The director of the Ohio Department of Agriculture (ODA) said the state should continue to pursue ethanol as an alternative energy source despite continued high grain costs crushing many livestock producers.
The demand for corn for ethanol production has played a part in exploding corn and grain costs hurting livestock farmers. But most of the increase has been caused by higher energy costs, said ODA Director Robert Boggs, who toured the Mercer County fairgrounds on Thursday with local ag officials.
"We have to do something about our $700 billion a year petroleum addiction," Boggs said. "(Corn ethanol's) not perfect. We need to move more toward cellulosic (ethanol)."
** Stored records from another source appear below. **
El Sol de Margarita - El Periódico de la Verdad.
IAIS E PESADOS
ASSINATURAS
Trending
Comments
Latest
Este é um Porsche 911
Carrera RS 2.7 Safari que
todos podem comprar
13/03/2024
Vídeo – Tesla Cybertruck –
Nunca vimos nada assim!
He said the state also needs to look at other energy sources such as methane digesters which turn methane gas from manure into energy and also look at solar and wind energy.
The state's recently passed energy bill will allow more accessibility to the energy grid for these alternative energy generating sources, said the ODA director.
He added that, although 20 percent of Ohio's corn is being diverted to ethanol production, the state is producing 30 percent more corn than it did a year ago. The new ethanol plants going up in Ohio also are 30 percent more efficient than ones built 10 or more years ago.
"Just like petroleum plants, they weren't so efficient at first," Boggs said, adding that Ohio State University researchers are working with private companies to increase the efficiency of newer ethanol plants to 95 percent. Currently they are about 90 percent efficient, he said.
Continued advancement in bioengineering and large, permitted farms are necessary for Ohio to compete in the world economy and to continue to produce enough crops and food to meet demands, according to Boggs.